Allenna Ward, a 24-year-old minister's daughter in her second year of teaching, was fired February 28 after she was charged with having sex with at least five boys.
Some of the alleged victims, 14 and 15 years old, were students at the middle school in Clinton where Ward taught. Police say Ward, who is married, had sex with the boys at the school, at a motel, in a park and behind a restaurant.
Attempts to contact the women in person and by telephone were unsuccessful, and their lawyers did not return repeated calls.
Black and white residents alike said they are shocked by the accusations. Many echoed the sentiments of Peggy Hawkins, a 50-year-old white resident. "Boys are boys and she done wrong," Hawkins said of one of the teachers.
Some see racism at work
The Rev. David Kennedy, a local black activist, is among those who see racism at work. He said the white teachers accused of preying on black students figured "they can do what they want to do with them and they know the consequences won't be great."

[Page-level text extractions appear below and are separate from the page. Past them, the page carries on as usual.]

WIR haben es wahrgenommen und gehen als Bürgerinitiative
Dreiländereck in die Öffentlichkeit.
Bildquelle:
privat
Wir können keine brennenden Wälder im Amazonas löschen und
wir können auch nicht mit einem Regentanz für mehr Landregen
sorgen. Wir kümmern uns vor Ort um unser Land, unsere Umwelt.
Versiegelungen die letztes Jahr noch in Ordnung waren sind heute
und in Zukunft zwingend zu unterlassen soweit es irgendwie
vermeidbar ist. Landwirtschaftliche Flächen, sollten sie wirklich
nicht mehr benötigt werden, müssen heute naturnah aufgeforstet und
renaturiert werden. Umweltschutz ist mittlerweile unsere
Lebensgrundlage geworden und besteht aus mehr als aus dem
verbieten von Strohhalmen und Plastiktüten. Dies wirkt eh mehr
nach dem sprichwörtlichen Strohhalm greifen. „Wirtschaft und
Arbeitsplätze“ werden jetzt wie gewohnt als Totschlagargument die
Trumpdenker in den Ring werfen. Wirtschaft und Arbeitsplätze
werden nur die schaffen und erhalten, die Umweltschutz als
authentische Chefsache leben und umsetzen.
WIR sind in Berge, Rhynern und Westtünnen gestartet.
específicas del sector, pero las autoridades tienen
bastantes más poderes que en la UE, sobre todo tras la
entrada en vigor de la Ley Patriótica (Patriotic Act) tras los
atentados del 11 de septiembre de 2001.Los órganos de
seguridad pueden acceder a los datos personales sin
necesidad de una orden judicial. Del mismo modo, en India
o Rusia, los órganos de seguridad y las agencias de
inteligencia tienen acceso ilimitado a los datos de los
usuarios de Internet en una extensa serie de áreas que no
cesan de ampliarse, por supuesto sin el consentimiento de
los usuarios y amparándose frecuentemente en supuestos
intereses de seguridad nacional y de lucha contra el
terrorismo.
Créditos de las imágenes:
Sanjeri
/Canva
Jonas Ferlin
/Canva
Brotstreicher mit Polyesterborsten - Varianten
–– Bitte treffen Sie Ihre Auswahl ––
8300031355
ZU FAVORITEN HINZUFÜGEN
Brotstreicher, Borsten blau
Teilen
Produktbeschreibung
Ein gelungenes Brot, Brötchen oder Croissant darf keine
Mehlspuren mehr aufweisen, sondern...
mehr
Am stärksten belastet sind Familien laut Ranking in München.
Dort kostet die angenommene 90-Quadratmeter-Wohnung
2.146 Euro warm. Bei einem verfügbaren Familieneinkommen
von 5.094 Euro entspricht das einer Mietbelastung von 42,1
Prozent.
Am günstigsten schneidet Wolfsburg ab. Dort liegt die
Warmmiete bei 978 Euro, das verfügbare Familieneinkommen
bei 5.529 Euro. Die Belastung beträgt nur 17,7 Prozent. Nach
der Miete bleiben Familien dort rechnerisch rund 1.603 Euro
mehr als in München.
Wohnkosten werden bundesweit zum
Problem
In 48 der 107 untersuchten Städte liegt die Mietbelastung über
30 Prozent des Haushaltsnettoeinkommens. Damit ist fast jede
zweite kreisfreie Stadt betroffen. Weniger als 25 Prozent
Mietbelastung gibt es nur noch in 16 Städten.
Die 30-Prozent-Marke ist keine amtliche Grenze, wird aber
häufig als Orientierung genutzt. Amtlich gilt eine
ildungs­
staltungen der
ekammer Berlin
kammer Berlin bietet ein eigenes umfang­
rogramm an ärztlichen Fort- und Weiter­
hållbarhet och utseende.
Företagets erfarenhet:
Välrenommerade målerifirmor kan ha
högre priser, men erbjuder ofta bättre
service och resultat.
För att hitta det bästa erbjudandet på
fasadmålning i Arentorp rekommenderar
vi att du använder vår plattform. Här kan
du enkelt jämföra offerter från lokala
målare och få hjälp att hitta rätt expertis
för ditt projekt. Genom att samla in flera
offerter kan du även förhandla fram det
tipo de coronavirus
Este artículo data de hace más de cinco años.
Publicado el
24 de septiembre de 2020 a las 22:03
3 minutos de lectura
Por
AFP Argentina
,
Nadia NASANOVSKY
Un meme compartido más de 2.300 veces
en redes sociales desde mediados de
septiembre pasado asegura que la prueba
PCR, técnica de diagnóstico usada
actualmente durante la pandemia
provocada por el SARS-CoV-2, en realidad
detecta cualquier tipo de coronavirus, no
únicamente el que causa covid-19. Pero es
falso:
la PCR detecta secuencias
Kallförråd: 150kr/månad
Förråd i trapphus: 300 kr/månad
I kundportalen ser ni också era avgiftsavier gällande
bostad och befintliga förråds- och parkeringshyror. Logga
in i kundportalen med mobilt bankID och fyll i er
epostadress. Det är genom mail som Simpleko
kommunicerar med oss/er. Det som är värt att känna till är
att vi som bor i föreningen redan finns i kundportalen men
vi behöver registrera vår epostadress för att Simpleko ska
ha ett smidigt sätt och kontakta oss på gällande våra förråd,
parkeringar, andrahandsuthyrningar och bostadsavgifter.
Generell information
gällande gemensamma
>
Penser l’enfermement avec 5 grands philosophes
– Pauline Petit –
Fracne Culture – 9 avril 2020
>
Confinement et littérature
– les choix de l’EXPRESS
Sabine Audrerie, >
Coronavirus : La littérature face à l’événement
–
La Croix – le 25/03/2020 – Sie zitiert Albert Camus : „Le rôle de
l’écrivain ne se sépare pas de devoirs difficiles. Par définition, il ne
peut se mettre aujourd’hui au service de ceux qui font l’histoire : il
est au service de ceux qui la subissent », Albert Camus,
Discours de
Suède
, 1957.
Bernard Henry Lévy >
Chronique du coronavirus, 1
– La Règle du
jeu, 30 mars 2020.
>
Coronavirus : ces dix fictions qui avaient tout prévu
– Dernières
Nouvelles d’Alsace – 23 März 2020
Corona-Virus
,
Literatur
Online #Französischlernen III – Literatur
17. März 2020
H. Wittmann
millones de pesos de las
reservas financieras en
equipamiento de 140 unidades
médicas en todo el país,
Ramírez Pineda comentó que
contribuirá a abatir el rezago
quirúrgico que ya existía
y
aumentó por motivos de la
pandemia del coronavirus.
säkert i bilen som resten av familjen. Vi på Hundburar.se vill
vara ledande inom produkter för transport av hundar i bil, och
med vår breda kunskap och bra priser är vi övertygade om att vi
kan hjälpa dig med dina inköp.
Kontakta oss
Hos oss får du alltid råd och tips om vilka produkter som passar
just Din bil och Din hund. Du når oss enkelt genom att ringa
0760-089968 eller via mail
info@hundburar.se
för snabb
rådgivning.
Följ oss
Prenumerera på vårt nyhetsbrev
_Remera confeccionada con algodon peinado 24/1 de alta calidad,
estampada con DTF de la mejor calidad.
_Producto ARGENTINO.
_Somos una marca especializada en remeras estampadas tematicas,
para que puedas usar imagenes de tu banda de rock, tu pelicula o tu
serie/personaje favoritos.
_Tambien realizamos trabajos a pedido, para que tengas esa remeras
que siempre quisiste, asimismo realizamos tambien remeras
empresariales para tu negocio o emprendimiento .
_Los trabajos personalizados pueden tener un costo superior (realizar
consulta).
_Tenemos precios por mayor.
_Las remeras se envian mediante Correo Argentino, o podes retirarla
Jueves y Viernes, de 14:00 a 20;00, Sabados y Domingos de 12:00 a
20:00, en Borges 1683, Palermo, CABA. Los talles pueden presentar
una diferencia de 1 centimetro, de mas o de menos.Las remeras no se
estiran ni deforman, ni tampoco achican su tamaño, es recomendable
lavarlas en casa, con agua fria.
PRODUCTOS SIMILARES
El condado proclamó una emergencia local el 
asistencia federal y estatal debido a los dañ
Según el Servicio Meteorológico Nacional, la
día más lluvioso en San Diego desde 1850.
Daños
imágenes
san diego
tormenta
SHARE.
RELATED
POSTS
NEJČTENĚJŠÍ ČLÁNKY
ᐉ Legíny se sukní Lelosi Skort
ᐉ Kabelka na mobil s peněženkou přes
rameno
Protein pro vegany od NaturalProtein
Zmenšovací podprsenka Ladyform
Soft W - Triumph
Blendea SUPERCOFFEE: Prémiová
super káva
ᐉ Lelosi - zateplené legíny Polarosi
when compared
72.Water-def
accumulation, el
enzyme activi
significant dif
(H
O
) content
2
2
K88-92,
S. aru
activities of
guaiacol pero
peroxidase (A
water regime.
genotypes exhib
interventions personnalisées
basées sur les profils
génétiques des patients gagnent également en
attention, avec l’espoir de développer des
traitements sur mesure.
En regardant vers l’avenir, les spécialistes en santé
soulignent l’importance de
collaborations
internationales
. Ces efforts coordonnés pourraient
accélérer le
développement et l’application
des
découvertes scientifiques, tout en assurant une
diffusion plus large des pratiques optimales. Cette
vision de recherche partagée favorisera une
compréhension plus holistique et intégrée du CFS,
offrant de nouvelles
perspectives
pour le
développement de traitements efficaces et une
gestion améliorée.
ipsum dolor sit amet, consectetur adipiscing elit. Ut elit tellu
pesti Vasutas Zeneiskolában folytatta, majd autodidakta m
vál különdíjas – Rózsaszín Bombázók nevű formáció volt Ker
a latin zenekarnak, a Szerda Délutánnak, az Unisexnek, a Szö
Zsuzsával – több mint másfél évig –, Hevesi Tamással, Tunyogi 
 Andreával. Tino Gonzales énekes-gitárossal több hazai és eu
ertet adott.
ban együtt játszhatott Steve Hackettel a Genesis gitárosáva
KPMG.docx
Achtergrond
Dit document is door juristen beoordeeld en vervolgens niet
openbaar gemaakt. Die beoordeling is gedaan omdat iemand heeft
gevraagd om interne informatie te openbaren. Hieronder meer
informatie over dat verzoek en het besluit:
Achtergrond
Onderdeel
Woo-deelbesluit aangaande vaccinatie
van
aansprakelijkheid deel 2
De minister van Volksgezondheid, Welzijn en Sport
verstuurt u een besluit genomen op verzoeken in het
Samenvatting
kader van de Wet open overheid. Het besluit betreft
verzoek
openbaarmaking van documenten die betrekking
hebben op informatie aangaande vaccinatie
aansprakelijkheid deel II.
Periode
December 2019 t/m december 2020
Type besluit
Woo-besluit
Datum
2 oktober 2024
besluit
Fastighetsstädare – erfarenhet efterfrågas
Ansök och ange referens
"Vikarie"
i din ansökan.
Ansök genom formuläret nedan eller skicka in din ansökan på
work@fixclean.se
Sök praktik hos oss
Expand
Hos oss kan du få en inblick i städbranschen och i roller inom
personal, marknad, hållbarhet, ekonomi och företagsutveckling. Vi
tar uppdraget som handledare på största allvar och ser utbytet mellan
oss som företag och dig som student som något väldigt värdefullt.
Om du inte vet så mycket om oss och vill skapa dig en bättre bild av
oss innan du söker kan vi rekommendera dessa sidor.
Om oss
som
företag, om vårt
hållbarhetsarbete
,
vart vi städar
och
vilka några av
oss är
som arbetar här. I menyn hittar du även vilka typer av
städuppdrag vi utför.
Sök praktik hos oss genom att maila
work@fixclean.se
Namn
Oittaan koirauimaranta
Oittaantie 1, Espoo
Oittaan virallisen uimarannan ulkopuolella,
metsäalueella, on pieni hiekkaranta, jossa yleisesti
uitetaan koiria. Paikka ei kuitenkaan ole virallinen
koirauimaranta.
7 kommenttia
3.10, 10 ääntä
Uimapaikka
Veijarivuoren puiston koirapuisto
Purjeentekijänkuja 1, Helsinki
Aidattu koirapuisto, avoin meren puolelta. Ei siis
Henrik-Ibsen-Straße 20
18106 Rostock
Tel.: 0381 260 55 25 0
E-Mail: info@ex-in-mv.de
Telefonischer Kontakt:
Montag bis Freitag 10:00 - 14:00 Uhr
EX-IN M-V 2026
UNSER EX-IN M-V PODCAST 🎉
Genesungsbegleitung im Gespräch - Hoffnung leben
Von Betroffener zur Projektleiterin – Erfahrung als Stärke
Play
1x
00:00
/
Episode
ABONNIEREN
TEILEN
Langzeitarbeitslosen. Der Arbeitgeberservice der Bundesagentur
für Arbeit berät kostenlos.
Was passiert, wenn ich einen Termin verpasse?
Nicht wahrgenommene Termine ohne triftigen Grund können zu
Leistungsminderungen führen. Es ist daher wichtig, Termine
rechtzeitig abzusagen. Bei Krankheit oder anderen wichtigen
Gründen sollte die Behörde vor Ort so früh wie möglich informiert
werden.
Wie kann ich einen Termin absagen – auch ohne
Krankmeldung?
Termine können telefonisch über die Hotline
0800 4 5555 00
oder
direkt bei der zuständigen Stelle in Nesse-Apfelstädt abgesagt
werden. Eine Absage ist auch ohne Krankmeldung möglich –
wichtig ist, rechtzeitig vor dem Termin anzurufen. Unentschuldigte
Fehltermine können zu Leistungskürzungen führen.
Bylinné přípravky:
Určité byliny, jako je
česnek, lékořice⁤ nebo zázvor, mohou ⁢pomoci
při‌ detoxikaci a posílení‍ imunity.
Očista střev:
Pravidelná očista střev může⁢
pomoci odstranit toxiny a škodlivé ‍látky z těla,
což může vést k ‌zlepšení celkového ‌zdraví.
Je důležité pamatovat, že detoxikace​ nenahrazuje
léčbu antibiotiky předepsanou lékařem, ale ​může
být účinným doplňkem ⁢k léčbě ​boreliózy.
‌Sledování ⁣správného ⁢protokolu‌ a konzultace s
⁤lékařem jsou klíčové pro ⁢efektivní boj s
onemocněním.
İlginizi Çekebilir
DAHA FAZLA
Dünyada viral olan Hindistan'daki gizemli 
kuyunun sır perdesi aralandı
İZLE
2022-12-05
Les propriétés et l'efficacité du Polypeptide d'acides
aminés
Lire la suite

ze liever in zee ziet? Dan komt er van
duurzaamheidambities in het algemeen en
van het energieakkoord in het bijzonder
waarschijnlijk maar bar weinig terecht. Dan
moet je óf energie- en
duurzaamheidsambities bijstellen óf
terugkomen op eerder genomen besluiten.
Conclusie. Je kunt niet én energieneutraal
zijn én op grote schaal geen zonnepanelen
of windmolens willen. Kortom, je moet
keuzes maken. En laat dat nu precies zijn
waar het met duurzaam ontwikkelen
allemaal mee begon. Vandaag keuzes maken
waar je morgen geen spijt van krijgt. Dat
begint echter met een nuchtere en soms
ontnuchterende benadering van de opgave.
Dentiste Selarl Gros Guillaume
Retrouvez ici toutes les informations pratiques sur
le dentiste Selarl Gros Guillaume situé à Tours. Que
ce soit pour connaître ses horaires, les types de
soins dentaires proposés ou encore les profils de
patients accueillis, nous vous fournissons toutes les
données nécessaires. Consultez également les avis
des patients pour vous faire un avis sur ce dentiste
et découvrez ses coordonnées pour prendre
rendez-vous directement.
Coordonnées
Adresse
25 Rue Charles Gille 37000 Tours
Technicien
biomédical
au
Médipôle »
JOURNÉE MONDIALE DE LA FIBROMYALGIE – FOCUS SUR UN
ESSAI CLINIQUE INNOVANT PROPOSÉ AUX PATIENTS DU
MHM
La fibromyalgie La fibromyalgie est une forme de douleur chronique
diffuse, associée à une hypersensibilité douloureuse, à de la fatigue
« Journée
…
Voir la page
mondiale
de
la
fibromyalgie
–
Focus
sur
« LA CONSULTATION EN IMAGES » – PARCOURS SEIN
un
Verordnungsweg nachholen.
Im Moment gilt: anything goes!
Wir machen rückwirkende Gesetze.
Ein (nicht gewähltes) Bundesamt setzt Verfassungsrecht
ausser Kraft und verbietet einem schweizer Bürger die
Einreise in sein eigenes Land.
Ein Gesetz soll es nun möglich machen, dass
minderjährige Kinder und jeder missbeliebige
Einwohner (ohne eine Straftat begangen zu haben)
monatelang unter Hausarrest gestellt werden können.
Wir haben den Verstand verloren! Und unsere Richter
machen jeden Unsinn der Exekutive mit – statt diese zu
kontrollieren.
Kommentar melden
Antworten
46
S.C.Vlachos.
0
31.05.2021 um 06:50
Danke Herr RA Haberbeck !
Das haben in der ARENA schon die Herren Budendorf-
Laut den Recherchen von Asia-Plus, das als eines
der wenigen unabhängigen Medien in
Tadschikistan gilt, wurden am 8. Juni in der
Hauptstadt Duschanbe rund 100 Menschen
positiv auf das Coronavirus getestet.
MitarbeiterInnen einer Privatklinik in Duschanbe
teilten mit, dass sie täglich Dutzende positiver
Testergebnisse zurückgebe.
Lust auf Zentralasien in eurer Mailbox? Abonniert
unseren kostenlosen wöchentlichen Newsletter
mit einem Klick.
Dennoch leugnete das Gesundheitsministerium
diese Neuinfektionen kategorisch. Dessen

He suggested that blacks in town are too afraid to speak out: "There's a long history of intimidation and it's a sin. It's unholy in Laurens County to speak out."
Parents whose children go to E.B Morse Elementary School, where Schweikert taught, say they have trouble reconciling the accusations with the woman they knew.
"She was very involved," said Shea Mills, whose son attended the school. "I remember she would make kids pick paper up in the halls."
Bell Street Middle School Principal Maureen Tiller said Ward did well during an evaluation of her skills, and "personality-wise she seemed to be fine."
Nicole Sullivan, whose daughter went to Schweikert's school, said that when the case broke, students brought home notes saying the teacher had resigned. The notes did not explain why.
"I don't want to say it was a racial thing, but if it were a white victim and a black teacher, I think things would have been handled differently," said Sullivan, who is black.